The stability of a crystal with diamond structure for patchy particles with tetrahedral symmetry

TL;DR

This study investigates the phase behavior of tetrahedral patchy particles, revealing conditions under which diamond structures can form, emphasizing the role of entropy and kinetics in crystal stability and growth.

Contribution

It provides the first detailed phase diagram for tetrahedral patchy particles, highlighting the importance of entropy and kinetic effects in diamond crystal formation.

Findings

Diamond phase is unstable for longer-range potentials.

Body-centered cubic phase forms at low T and P.

Diamond phase can be kinetically favored despite being thermodynamically unstable.

Abstract

The phase diagram of model anisotropic particles with four attractive patches in a tetrahedral arrangement has been computed at two different values for the range of the potential, with the aim of investigating the conditions under which a diamond crystal can be formed. We find that the diamond phase is never stable for our longer-ranged potential. At low temperatures and pressures, the fluid freezes into a body-centred-cubic solid that can be viewed as two interpenetrating diamond lattices with a weak interaction between the two sublattices. Upon compression, an orientationally ordered face-centred-cubic crystal becomes more stable than the body-centred-cubic crystal, and at higher temperatures a plastic face-centered-cubic phase is stabilized by the increased entropy due to orientational disorder. A similar phase diagram is found for the shorter-ranged potential, but at low temperatures and pressures, we also find a region over which the diamond phase is thermodynamically favored over the body-centred-cubic phase.

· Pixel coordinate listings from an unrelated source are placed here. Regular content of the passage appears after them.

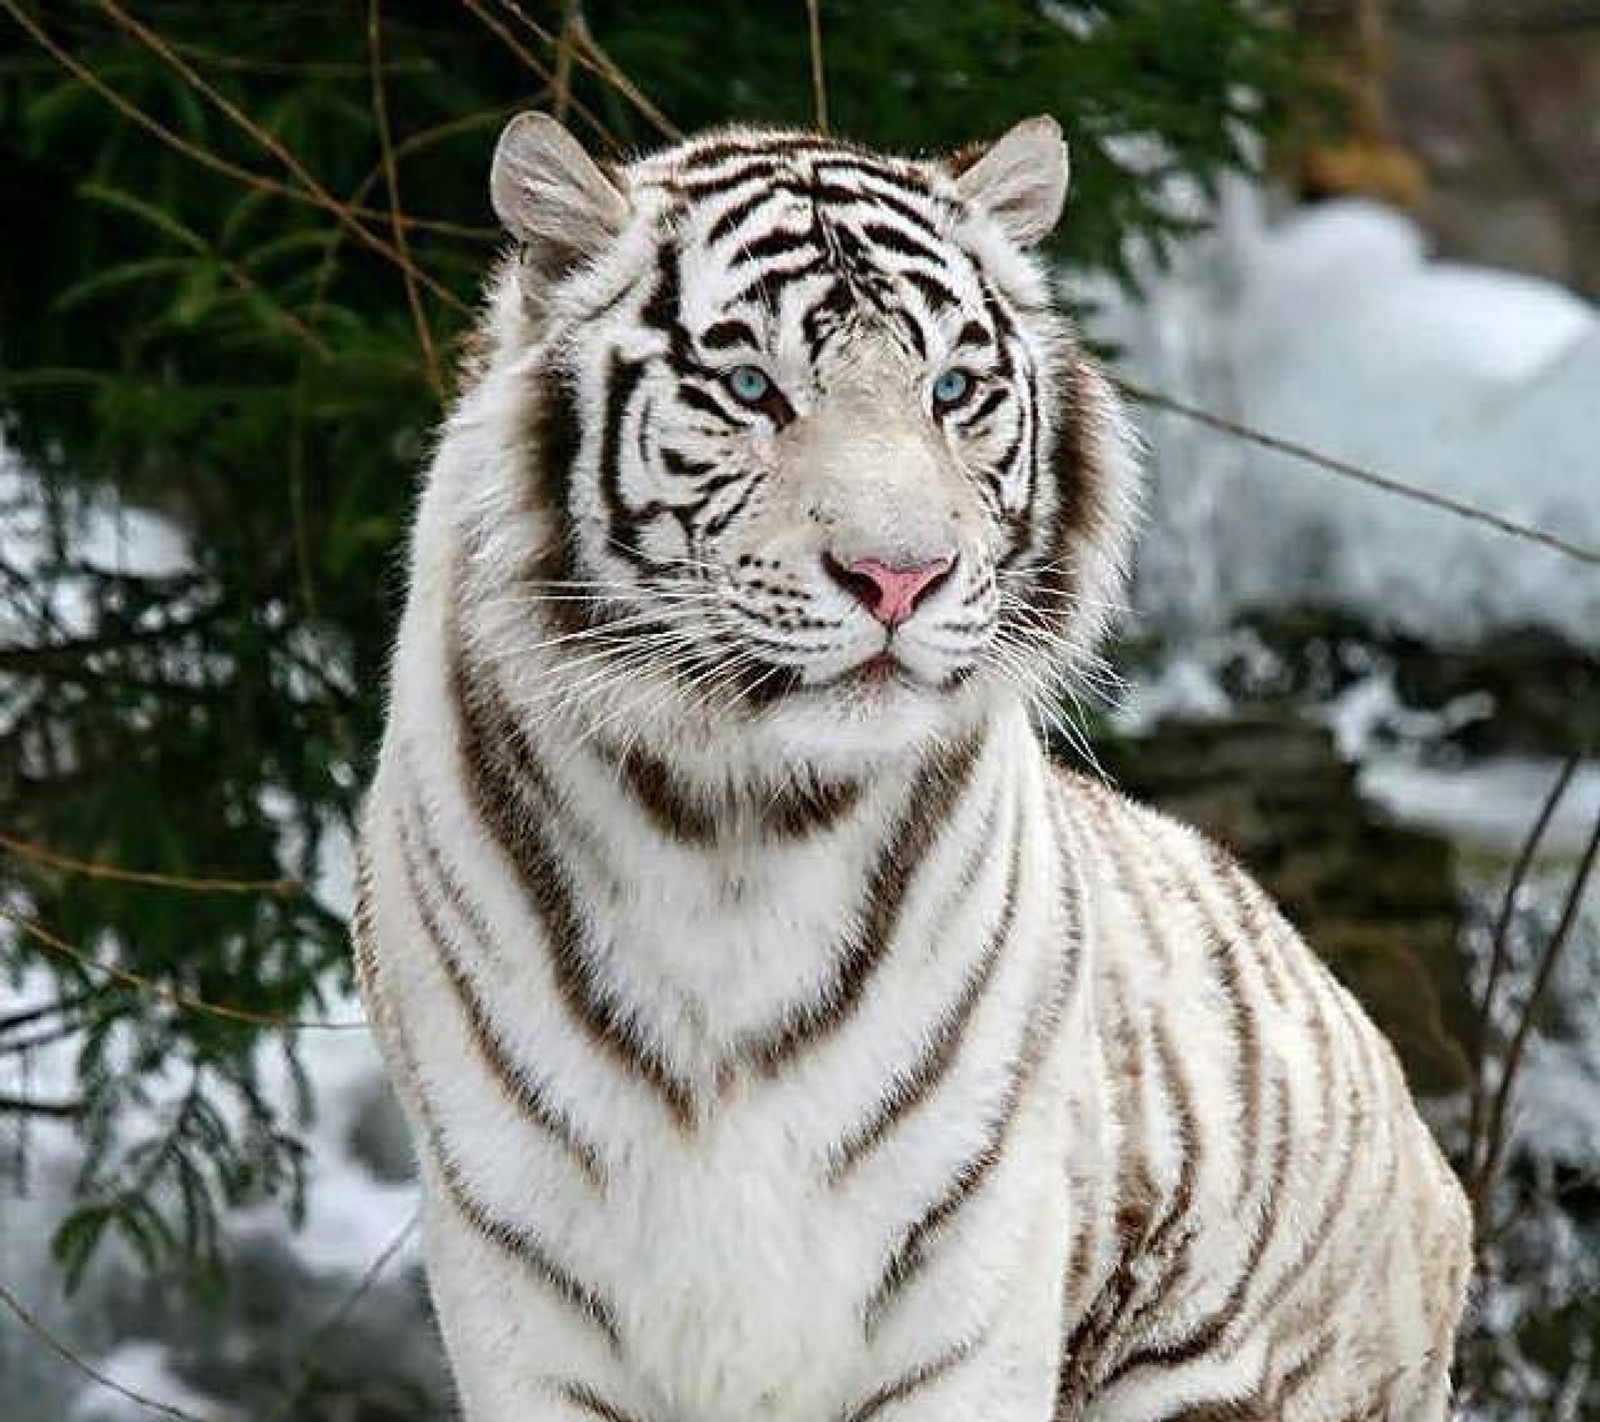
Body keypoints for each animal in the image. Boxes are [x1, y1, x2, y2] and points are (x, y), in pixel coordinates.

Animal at [353, 113, 1472, 1420]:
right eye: (751, 388)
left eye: (952, 391)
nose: (900, 575)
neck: (730, 827)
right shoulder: (516, 1273)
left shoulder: (970, 1257)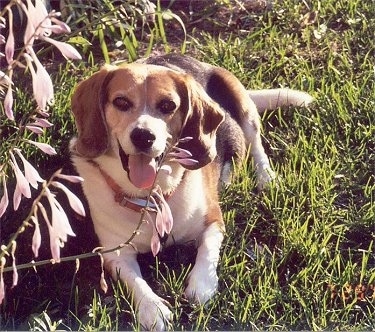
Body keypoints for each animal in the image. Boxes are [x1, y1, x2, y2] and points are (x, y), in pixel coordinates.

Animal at [70, 53, 314, 330]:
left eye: (167, 106)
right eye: (121, 101)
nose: (143, 136)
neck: (152, 197)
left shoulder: (214, 221)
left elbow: (207, 251)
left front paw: (202, 285)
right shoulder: (115, 253)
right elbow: (135, 280)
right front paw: (152, 309)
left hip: (243, 105)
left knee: (256, 143)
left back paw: (266, 177)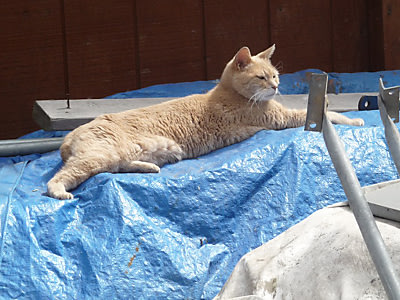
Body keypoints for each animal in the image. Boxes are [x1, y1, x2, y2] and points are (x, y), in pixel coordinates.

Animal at [47, 44, 362, 199]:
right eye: (262, 77)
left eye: (275, 75)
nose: (275, 87)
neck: (230, 92)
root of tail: (68, 138)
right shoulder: (281, 118)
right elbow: (329, 115)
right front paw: (355, 120)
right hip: (96, 157)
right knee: (60, 178)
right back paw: (59, 192)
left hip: (123, 155)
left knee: (118, 167)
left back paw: (148, 167)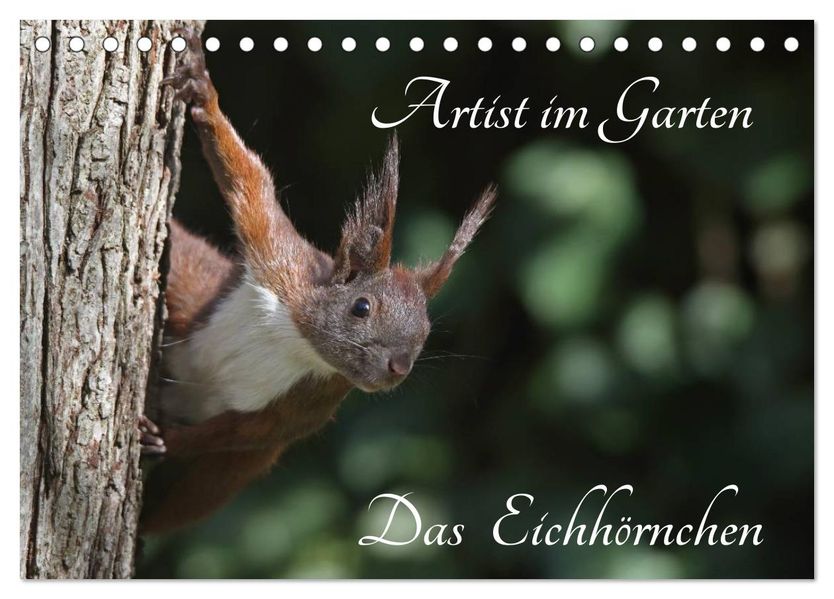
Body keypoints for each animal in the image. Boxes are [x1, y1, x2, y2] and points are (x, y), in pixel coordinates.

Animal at [138, 30, 496, 534]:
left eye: (426, 334)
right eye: (361, 307)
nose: (399, 367)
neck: (298, 340)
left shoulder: (306, 407)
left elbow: (239, 431)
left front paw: (165, 442)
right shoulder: (279, 260)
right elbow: (247, 180)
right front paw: (200, 88)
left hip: (224, 478)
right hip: (195, 289)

The higher vibrational entropy of the diamond structure with respect to the body-centred-cubic solid explains why it is stable even though the enthalpy of the latter phase is lower. Some preliminary studies on the growth of the diamond structure starting from a crystal seed were performed. Even though the diamond phase is never thermodynamically stable for the longer-ranged model, direct coexistence simulations of the interface between the fluid and the body-centred-cubic crystal and between the fluid and the diamond crystal show that, at sufficiently low pressures, it is quite probable that in both cases the solid grows into a diamond crystal, albeit involving some defects. These results highlight the importance of kinetic effects in the formation of diamond crystals in systems of patchy particles.